╭─ Records for processing

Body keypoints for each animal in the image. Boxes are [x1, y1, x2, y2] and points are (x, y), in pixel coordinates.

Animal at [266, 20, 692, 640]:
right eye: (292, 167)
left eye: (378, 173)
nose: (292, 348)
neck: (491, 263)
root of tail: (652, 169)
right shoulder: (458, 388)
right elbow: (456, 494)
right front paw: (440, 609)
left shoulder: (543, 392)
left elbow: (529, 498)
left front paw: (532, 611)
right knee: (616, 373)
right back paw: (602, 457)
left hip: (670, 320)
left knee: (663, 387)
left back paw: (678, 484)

╰─
╭─ Records for processing

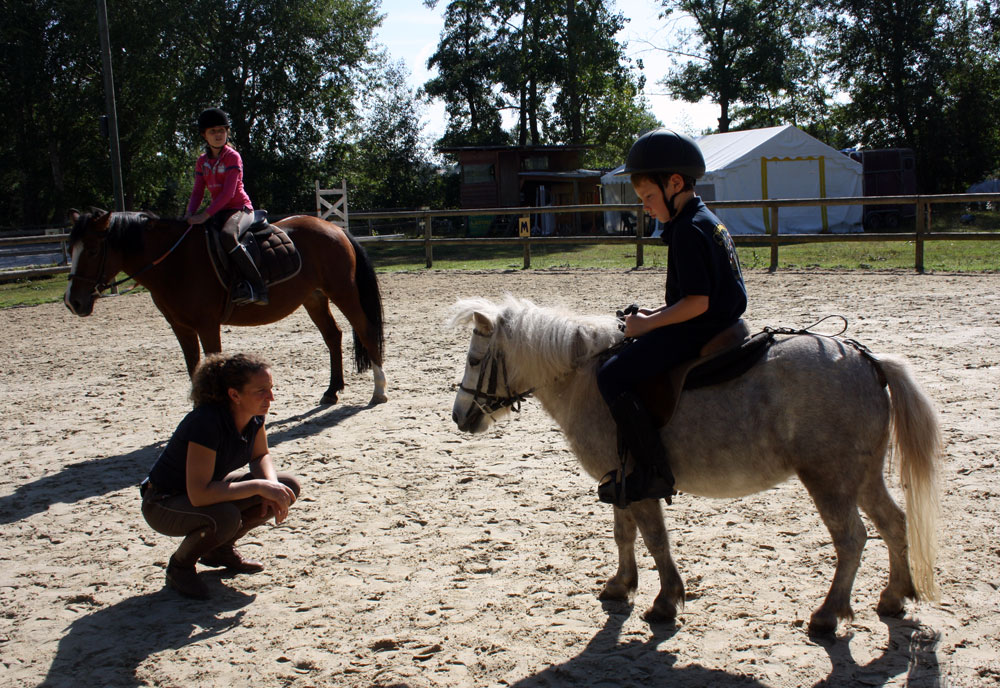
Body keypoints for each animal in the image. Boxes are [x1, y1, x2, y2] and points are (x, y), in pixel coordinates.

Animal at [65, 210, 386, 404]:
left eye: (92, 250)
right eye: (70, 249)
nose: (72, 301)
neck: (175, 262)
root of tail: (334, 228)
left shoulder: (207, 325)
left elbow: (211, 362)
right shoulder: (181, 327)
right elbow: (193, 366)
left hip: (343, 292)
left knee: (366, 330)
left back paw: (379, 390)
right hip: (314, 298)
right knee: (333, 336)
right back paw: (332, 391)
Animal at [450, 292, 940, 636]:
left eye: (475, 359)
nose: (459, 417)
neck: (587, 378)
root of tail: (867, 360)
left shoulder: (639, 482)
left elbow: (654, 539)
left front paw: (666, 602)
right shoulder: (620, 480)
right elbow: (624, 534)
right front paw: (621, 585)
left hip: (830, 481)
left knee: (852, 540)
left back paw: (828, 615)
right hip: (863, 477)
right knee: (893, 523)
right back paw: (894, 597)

╰─

Looking at the entries above, can you reproduce exactly the lines from the one that holds "right knee: (616, 373)" through the one that holds "left back paw: (678, 484)", and only those?

- _Answer to the problem_
right knee: (616, 373)
right back paw: (602, 457)
left hip: (670, 320)
left knee: (663, 387)
left back paw: (678, 484)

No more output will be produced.